Do not carry the pictures over; copy every other part of the entries exactly.

Start of Block

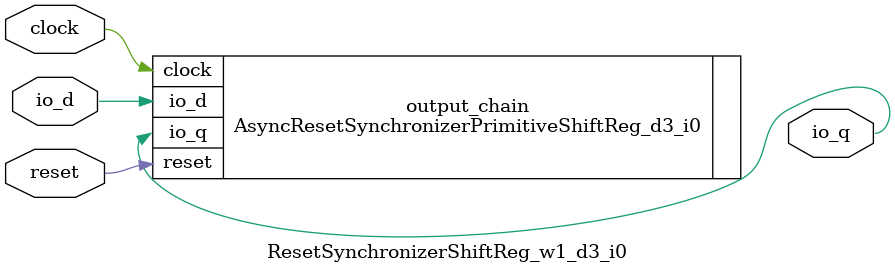
<source format=sv>
`ifndef RANDOMIZE
  `ifdef RANDOMIZE_REG_INIT
    `define RANDOMIZE
  `endif // RANDOMIZE_REG_INIT
`endif // not def RANDOMIZE
`ifndef RANDOMIZE
  `ifdef RANDOMIZE_MEM_INIT
    `define RANDOMIZE
  `endif // RANDOMIZE_MEM_INIT
`endif // not def RANDOMIZE

`ifndef RANDOM
  `define RANDOM $random
`endif // not def RANDOM

// Users can define 'PRINTF_COND' to add an extra gate to prints.
`ifndef PRINTF_COND_
  `ifdef PRINTF_COND
    `define PRINTF_COND_ (`PRINTF_COND)
  `else  // PRINTF_COND
    `define PRINTF_COND_ 1
  `endif // PRINTF_COND
`endif // not def PRINTF_COND_

// Users can define 'ASSERT_VERBOSE_COND' to add an extra gate to assert error printing.
`ifndef ASSERT_VERBOSE_COND_
  `ifdef ASSERT_VERBOSE_COND
    `define ASSERT_VERBOSE_COND_ (`ASSERT_VERBOSE_COND)
  `else  // ASSERT_VERBOSE_COND
    `define ASSERT_VERBOSE_COND_ 1
  `endif // ASSERT_VERBOSE_COND
`endif // not def ASSERT_VERBOSE_COND_

// Users can define 'STOP_COND' to add an extra gate to stop conditions.
`ifndef STOP_COND_
  `ifdef STOP_COND
    `define STOP_COND_ (`STOP_COND)
  `else  // STOP_COND
    `define STOP_COND_ 1
  `endif // STOP_COND
`endif // not def STOP_COND_

// Users can define INIT_RANDOM as general code that gets injected into the
// initializer block for modules with registers.
`ifndef INIT_RANDOM
  `define INIT_RANDOM
`endif // not def INIT_RANDOM

// If using random initialization, you can also define RANDOMIZE_DELAY to
// customize the delay used, otherwise 0.002 is used.
`ifndef RANDOMIZE_DELAY
  `define RANDOMIZE_DELAY 0.002
`endif // not def RANDOMIZE_DELAY

// Define INIT_RANDOM_PROLOG_ for use in our modules below.
`ifndef INIT_RANDOM_PROLOG_
  `ifdef RANDOMIZE
    `ifdef VERILATOR
      `define INIT_RANDOM_PROLOG_ `INIT_RANDOM
    `else  // VERILATOR
      `define INIT_RANDOM_PROLOG_ `INIT_RANDOM #`RANDOMIZE_DELAY begin end
    `endif // VERILATOR
  `else  // RANDOMIZE
    `define INIT_RANDOM_PROLOG_
  `endif // RANDOMIZE
`endif // not def INIT_RANDOM_PROLOG_

module ResetSynchronizerShiftReg_w1_d3_i0(
  input  clock,
         reset,
         io_d,
  output io_q
);

  AsyncResetSynchronizerPrimitiveShiftReg_d3_i0 output_chain (	// @[ShiftReg.scala:45:23]
    .clock (clock),
    .reset (reset),
    .io_d  (io_d),
    .io_q  (io_q)
  );
endmodule


</source>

End of Block

## Solution to this task
<source format=sv>
`ifndef RANDOMIZE
  `ifdef RANDOMIZE_REG_INIT
    `define RANDOMIZE
  `endif // RANDOMIZE_REG_INIT
`endif // not def RANDOMIZE
`ifndef RANDOMIZE
  `ifdef RANDOMIZE_MEM_INIT
    `define RANDOMIZE
  `endif // RANDOMIZE_MEM_INIT
`endif // not def RANDOMIZE

`ifndef RANDOM
  `define RANDOM $random
`endif // not def RANDOM

// Users can define 'PRINTF_COND' to add an extra gate to prints.
`ifndef PRINTF_COND_
  `ifdef PRINTF_COND
    `define PRINTF_COND_ (`PRINTF_COND)
  `else  // PRINTF_COND
    `define PRINTF_COND_ 1
  `endif // PRINTF_COND
`endif // not def PRINTF_COND_

// Users can define 'ASSERT_VERBOSE_COND' to add an extra gate to assert error printing.
`ifndef ASSERT_VERBOSE_COND_
  `ifdef ASSERT_VERBOSE_COND
    `define ASSERT_VERBOSE_COND_ (`ASSERT_VERBOSE_COND)
  `else  // ASSERT_VERBOSE_COND
    `define ASSERT_VERBOSE_COND_ 1
  `endif // ASSERT_VERBOSE_COND
`endif // not def ASSERT_VERBOSE_COND_

// Users can define 'STOP_COND' to add an extra gate to stop conditions.
`ifndef STOP_COND_
  `ifdef STOP_COND
    `define STOP_COND_ (`STOP_COND)
  `else  // STOP_COND
    `define STOP_COND_ 1
  `endif // STOP_COND
`endif // not def STOP_COND_

// Users can define INIT_RANDOM as general code that gets injected into the
// initializer block for modules with registers.
`ifndef INIT_RANDOM
  `define INIT_RANDOM
`endif // not def INIT_RANDOM

// If using random initialization, you can also define RANDOMIZE_DELAY to
// customize the delay used, otherwise 0.002 is used.
`ifndef RANDOMIZE_DELAY
  `define RANDOMIZE_DELAY 0.002
`endif // not def RANDOMIZE_DELAY

// Define INIT_RANDOM_PROLOG_ for use in our modules below.
`ifndef INIT_RANDOM_PROLOG_
  `ifdef RANDOMIZE
    `ifdef VERILATOR
      `define INIT_RANDOM_PROLOG_ `INIT_RANDOM
    `else  // VERILATOR
      `define INIT_RANDOM_PROLOG_ `INIT_RANDOM #`RANDOMIZE_DELAY begin end
    `endif // VERILATOR
  `else  // RANDOMIZE
    `define INIT_RANDOM_PROLOG_
  `endif // RANDOMIZE
`endif // not def INIT_RANDOM_PROLOG_

module ResetSynchronizerShiftReg_w1_d3_i0(
  input  clock,
         reset,
         io_d,
  output io_q
);

  AsyncResetSynchronizerPrimitiveShiftReg_d3_i0 output_chain (	// @[ShiftReg.scala:45:23]
    .clock (clock),
    .reset (reset),
    .io_d  (io_d),
    .io_q  (io_q)
  );
endmodule


</source>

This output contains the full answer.